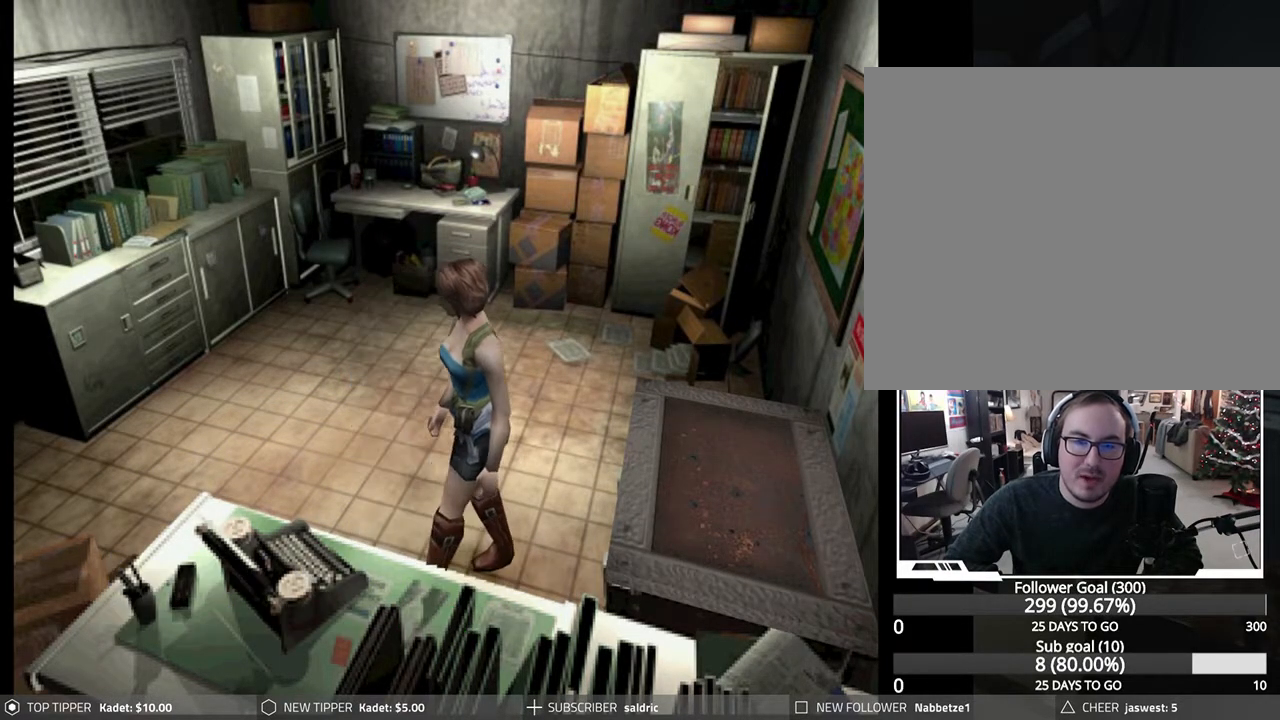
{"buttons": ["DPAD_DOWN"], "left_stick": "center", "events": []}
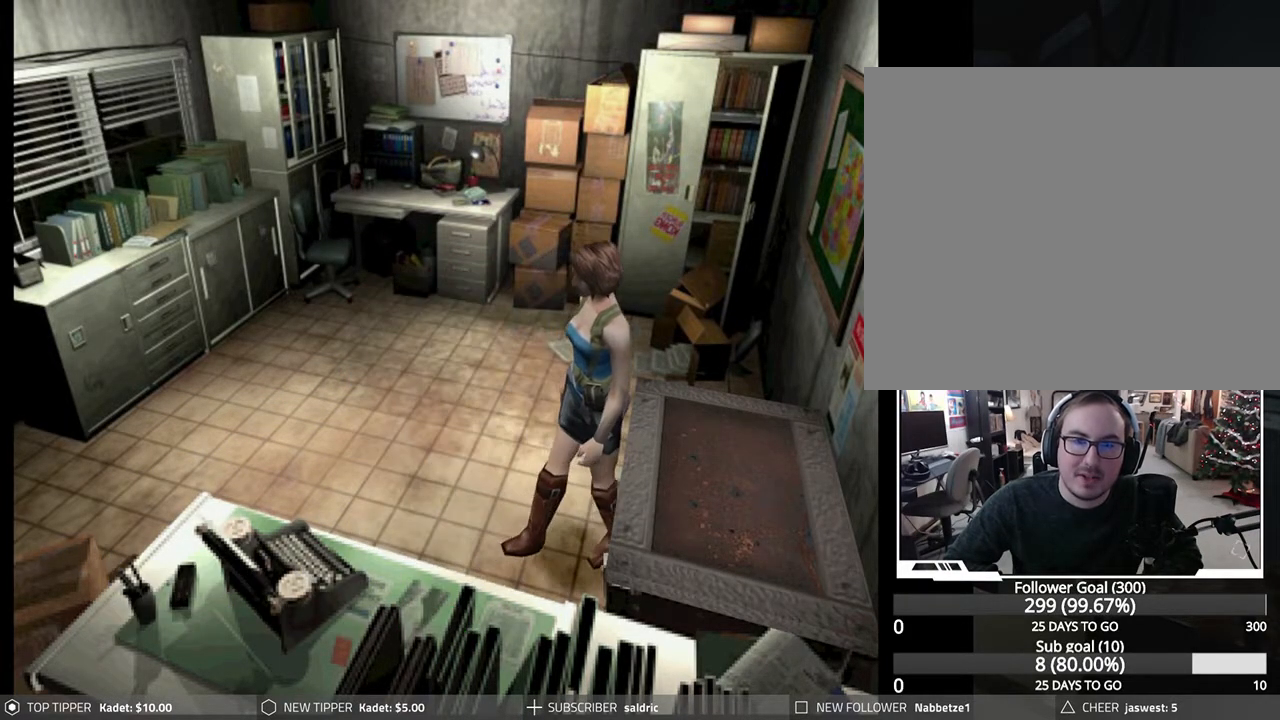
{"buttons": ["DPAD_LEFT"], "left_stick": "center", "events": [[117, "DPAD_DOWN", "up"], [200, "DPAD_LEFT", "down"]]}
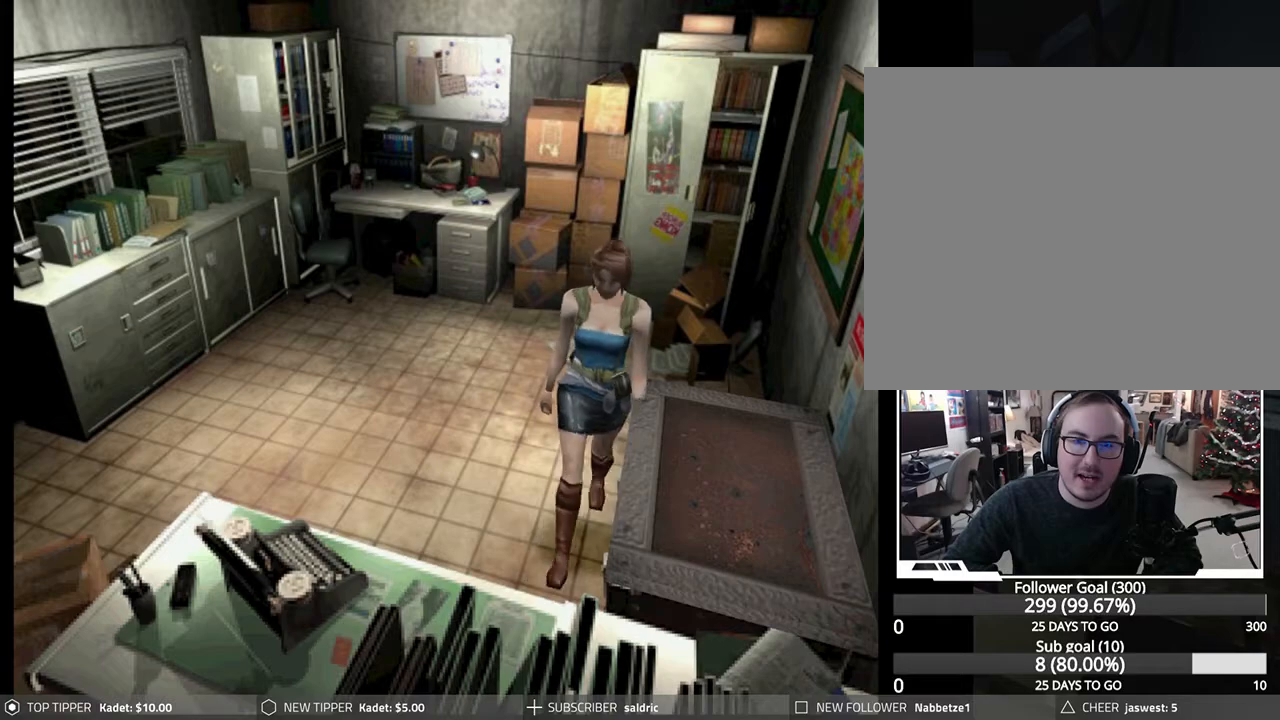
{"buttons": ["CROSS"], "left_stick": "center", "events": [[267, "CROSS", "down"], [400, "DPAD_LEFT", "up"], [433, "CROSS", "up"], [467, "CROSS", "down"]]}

_ _ _ _ _ _ _

PROBLEM
I would like the material above returned exactly as it stands, without its pictures.

REPLY TO THE EXERCISE
{"buttons": ["DPAD_DOWN"], "left_stick": "center", "events": []}
{"buttons": ["DPAD_LEFT"], "left_stick": "center", "events": [[117, "DPAD_DOWN", "up"], [200, "DPAD_LEFT", "down"]]}
{"buttons": ["CROSS"], "left_stick": "center", "events": [[267, "CROSS", "down"], [400, "DPAD_LEFT", "up"], [433, "CROSS", "up"], [467, "CROSS", "down"]]}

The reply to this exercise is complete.